- YOUR GOAL -
Edit the data below by changing every "Diamond interchange" to "Diamond junction", then give all of it back with nothing else altered.
━━━━━ MATERIAL PROVIDED ━━━━━
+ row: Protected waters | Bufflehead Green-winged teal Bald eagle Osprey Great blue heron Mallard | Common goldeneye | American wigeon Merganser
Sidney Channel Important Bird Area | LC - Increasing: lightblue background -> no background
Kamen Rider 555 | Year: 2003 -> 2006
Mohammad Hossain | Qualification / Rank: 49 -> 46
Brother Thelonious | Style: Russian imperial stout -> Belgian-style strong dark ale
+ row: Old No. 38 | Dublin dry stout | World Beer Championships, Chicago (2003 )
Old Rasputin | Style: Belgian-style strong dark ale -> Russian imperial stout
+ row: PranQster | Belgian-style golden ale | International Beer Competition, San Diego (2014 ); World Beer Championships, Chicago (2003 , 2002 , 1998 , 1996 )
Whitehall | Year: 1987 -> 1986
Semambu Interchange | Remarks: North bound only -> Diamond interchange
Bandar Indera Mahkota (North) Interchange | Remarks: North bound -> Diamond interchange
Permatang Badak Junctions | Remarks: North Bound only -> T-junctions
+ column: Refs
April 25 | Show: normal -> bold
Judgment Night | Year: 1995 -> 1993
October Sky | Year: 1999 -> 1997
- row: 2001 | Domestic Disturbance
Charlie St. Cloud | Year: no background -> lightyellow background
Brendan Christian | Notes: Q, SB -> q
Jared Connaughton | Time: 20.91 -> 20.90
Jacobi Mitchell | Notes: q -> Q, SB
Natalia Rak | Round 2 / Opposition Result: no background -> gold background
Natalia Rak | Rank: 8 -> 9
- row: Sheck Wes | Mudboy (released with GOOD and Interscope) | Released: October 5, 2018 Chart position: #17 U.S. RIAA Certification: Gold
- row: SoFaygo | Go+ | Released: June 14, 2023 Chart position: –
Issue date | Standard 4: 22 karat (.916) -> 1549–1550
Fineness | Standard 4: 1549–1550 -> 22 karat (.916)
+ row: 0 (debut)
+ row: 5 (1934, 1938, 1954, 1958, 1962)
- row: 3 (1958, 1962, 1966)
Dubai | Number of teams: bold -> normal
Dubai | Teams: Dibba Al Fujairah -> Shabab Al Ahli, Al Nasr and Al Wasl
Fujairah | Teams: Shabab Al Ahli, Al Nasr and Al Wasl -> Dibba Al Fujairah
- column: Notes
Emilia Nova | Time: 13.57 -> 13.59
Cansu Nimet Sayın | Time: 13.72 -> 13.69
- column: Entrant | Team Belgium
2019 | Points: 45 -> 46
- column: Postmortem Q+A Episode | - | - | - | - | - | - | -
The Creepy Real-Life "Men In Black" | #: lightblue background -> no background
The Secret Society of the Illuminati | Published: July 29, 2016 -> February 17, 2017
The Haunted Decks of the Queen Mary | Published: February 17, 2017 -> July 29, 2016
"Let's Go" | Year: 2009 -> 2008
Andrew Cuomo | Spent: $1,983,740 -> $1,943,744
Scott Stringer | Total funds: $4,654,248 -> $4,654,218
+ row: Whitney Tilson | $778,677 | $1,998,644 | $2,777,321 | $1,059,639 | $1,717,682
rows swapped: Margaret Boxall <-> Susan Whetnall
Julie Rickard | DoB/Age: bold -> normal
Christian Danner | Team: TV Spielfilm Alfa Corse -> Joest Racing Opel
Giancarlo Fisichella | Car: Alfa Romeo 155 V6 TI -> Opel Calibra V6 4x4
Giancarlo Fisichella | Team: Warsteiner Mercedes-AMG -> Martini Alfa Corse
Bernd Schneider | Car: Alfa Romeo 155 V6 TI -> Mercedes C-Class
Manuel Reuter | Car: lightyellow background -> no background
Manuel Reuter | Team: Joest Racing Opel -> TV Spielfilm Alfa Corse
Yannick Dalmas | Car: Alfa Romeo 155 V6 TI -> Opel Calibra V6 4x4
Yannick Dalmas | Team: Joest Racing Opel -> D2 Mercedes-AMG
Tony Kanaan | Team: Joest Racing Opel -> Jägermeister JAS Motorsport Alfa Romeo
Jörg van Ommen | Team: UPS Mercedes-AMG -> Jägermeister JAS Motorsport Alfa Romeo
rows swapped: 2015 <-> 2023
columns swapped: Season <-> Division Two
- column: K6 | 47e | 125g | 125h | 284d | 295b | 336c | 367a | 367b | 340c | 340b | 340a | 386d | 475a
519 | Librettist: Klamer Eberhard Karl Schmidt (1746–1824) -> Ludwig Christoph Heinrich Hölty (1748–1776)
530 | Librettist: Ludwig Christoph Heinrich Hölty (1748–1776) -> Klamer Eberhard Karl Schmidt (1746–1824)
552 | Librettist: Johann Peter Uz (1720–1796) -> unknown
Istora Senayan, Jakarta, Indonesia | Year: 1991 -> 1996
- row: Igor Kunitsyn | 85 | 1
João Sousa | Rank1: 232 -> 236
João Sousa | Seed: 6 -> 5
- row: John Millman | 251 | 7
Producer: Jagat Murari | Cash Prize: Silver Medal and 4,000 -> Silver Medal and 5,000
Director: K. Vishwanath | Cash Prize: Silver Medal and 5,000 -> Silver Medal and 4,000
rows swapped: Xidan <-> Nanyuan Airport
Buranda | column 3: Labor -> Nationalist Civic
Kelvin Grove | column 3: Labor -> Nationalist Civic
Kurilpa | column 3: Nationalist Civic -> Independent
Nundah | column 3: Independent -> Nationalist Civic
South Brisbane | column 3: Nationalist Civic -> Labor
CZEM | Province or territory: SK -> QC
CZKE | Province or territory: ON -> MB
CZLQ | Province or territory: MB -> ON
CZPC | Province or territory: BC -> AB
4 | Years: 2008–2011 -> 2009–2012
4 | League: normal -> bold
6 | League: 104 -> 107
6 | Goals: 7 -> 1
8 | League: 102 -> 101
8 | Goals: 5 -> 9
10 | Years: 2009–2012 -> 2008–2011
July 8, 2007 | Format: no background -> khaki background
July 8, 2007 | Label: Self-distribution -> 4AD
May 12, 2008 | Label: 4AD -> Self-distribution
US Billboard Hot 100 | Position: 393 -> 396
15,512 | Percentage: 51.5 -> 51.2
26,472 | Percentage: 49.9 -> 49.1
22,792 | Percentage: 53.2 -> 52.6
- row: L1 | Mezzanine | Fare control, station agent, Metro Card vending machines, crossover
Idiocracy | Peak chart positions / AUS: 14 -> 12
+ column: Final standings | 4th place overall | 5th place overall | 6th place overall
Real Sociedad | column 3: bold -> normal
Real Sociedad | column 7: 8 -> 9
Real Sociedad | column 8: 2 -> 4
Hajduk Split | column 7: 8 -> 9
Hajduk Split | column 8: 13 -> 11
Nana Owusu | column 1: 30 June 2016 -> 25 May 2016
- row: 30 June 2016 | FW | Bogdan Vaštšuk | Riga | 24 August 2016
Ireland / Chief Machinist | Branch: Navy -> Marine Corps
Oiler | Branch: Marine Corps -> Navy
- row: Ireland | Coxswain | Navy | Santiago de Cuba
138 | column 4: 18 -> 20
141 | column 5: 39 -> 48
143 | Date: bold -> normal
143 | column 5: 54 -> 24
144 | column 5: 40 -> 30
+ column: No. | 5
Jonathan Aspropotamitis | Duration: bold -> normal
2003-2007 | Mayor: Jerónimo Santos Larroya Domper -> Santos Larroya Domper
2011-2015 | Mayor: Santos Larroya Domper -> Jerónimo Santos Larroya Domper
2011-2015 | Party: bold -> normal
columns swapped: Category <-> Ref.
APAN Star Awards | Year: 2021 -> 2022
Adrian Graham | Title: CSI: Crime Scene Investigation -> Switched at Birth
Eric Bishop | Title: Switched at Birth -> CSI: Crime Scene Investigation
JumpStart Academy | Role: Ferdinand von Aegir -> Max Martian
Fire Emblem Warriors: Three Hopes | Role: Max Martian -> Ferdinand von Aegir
━━━━━
- TASK RESULT -
+ row: Protected waters | Bufflehead Green-winged teal Bald eagle Osprey Great blue heron Mallard | Common goldeneye | American wigeon Merganser
Sidney Channel Important Bird Area | LC - Increasing: lightblue background -> no background
Kamen Rider 555 | Year: 2003 -> 2006
Mohammad Hossain | Qualification / Rank: 49 -> 46
Brother Thelonious | Style: Russian imperial stout -> Belgian-style strong dark ale
+ row: Old No. 38 | Dublin dry stout | World Beer Championships, Chicago (2003 )
Old Rasputin | Style: Belgian-style strong dark ale -> Russian imperial stout
+ row: PranQster | Belgian-style golden ale | International Beer Competition, San Diego (2014 ); World Beer Championships, Chicago (2003 , 2002 , 1998 , 1996 )
Whitehall | Year: 1987 -> 1986
Semambu Interchange | Remarks: North bound only -> Diamond junction
Bandar Indera Mahkota (North) Interchange | Remarks: North bound -> Diamond junction
Permatang Badak Junctions | Remarks: North Bound only -> T-junctions
+ column: Refs
April 25 | Show: normal -> bold
Judgment Night | Year: 1995 -> 1993
October Sky | Year: 1999 -> 1997
- row: 2001 | Domestic Disturbance
Charlie St. Cloud | Year: no background -> lightyellow background
Brendan Christian | Notes: Q, SB -> q
Jared Connaughton | Time: 20.91 -> 20.90
Jacobi Mitchell | Notes: q -> Q, SB
Natalia Rak | Round 2 / Opposition Result: no background -> gold background
Natalia Rak | Rank: 8 -> 9
- row: Sheck Wes | Mudboy (released with GOOD and Interscope) | Released: October 5, 2018 Chart position: #17 U.S. RIAA Certification: Gold
- row: SoFaygo | Go+ | Released: June 14, 2023 Chart position: –
Issue date | Standard 4: 22 karat (.916) -> 1549–1550
Fineness | Standard 4: 1549–1550 -> 22 karat (.916)
+ row: 0 (debut)
+ row: 5 (1934, 1938, 1954, 1958, 1962)
- row: 3 (1958, 1962, 1966)
Dubai | Number of teams: bold -> normal
Dubai | Teams: Dibba Al Fujairah -> Shabab Al Ahli, Al Nasr and Al Wasl
Fujairah | Teams: Shabab Al Ahli, Al Nasr and Al Wasl -> Dibba Al Fujairah
- column: Notes
Emilia Nova | Time: 13.57 -> 13.59
Cansu Nimet Sayın | Time: 13.72 -> 13.69
- column: Entrant | Team Belgium
2019 | Points: 45 -> 46
- column: Postmortem Q+A Episode | - | - | - | - | - | - | -
The Creepy Real-Life "Men In Black" | #: lightblue background -> no background
The Secret Society of the Illuminati | Published: July 29, 2016 -> February 17, 2017
The Haunted Decks of the Queen Mary | Published: February 17, 2017 -> July 29, 2016
"Let's Go" | Year: 2009 -> 2008
Andrew Cuomo | Spent: $1,983,740 -> $1,943,744
Scott Stringer | Total funds: $4,654,248 -> $4,654,218
+ row: Whitney Tilson | $778,677 | $1,998,644 | $2,777,321 | $1,059,639 | $1,717,682
rows swapped: Margaret Boxall <-> Susan Whetnall
Julie Rickard | DoB/Age: bold -> normal
Christian Danner | Team: TV Spielfilm Alfa Corse -> Joest Racing Opel
Giancarlo Fisichella | Car: Alfa Romeo 155 V6 TI -> Opel Calibra V6 4x4
Giancarlo Fisichella | Team: Warsteiner Mercedes-AMG -> Martini Alfa Corse
Bernd Schneider | Car: Alfa Romeo 155 V6 TI -> Mercedes C-Class
Manuel Reuter | Car: lightyellow background -> no background
Manuel Reuter | Team: Joest Racing Opel -> TV Spielfilm Alfa Corse
Yannick Dalmas | Car: Alfa Romeo 155 V6 TI -> Opel Calibra V6 4x4
Yannick Dalmas | Team: Joest Racing Opel -> D2 Mercedes-AMG
Tony Kanaan | Team: Joest Racing Opel -> Jägermeister JAS Motorsport Alfa Romeo
Jörg van Ommen | Team: UPS Mercedes-AMG -> Jägermeister JAS Motorsport Alfa Romeo
rows swapped: 2015 <-> 2023
columns swapped: Season <-> Division Two
- column: K6 | 47e | 125g | 125h | 284d | 295b | 336c | 367a | 367b | 340c | 340b | 340a | 386d | 475a
519 | Librettist: Klamer Eberhard Karl Schmidt (1746–1824) -> Ludwig Christoph Heinrich Hölty (1748–1776)
530 | Librettist: Ludwig Christoph Heinrich Hölty (1748–1776) -> Klamer Eberhard Karl Schmidt (1746–1824)
552 | Librettist: Johann Peter Uz (1720–1796) -> unknown
Istora Senayan, Jakarta, Indonesia | Year: 1991 -> 1996
- row: Igor Kunitsyn | 85 | 1
João Sousa | Rank1: 232 -> 236
João Sousa | Seed: 6 -> 5
- row: John Millman | 251 | 7
Producer: Jagat Murari | Cash Prize: Silver Medal and 4,000 -> Silver Medal and 5,000
Director: K. Vishwanath | Cash Prize: Silver Medal and 5,000 -> Silver Medal and 4,000
rows swapped: Xidan <-> Nanyuan Airport
Buranda | column 3: Labor -> Nationalist Civic
Kelvin Grove | column 3: Labor -> Nationalist Civic
Kurilpa | column 3: Nationalist Civic -> Independent
Nundah | column 3: Independent -> Nationalist Civic
South Brisbane | column 3: Nationalist Civic -> Labor
CZEM | Province or territory: SK -> QC
CZKE | Province or territory: ON -> MB
CZLQ | Province or territory: MB -> ON
CZPC | Province or territory: BC -> AB
4 | Years: 2008–2011 -> 2009–2012
4 | League: normal -> bold
6 | League: 104 -> 107
6 | Goals: 7 -> 1
8 | League: 102 -> 101
8 | Goals: 5 -> 9
10 | Years: 2009–2012 -> 2008–2011
July 8, 2007 | Format: no background -> khaki background
July 8, 2007 | Label: Self-distribution -> 4AD
May 12, 2008 | Label: 4AD -> Self-distribution
US Billboard Hot 100 | Position: 393 -> 396
15,512 | Percentage: 51.5 -> 51.2
26,472 | Percentage: 49.9 -> 49.1
22,792 | Percentage: 53.2 -> 52.6
- row: L1 | Mezzanine | Fare control, station agent, Metro Card vending machines, crossover
Idiocracy | Peak chart positions / AUS: 14 -> 12
+ column: Final standings | 4th place overall | 5th place overall | 6th place overall
Real Sociedad | column 3: bold -> normal
Real Sociedad | column 7: 8 -> 9
Real Sociedad | column 8: 2 -> 4
Hajduk Split | column 7: 8 -> 9
Hajduk Split | column 8: 13 -> 11
Nana Owusu | column 1: 30 June 2016 -> 25 May 2016
- row: 30 June 2016 | FW | Bogdan Vaštšuk | Riga | 24 August 2016
Ireland / Chief Machinist | Branch: Navy -> Marine Corps
Oiler | Branch: Marine Corps -> Navy
- row: Ireland | Coxswain | Navy | Santiago de Cuba
138 | column 4: 18 -> 20
141 | column 5: 39 -> 48
143 | Date: bold -> normal
143 | column 5: 54 -> 24
144 | column 5: 40 -> 30
+ column: No. | 5
Jonathan Aspropotamitis | Duration: bold -> normal
2003-2007 | Mayor: Jerónimo Santos Larroya Domper -> Santos Larroya Domper
2011-2015 | Mayor: Santos Larroya Domper -> Jerónimo Santos Larroya Domper
2011-2015 | Party: bold -> normal
columns swapped: Category <-> Ref.
APAN Star Awards | Year: 2021 -> 2022
Adrian Graham | Title: CSI: Crime Scene Investigation -> Switched at Birth
Eric Bishop | Title: Switched at Birth -> CSI: Crime Scene Investigation
JumpStart Academy | Role: Ferdinand von Aegir -> Max Martian
Fire Emblem Warriors: Three Hopes | Role: Max Martian -> Ferdinand von Aegir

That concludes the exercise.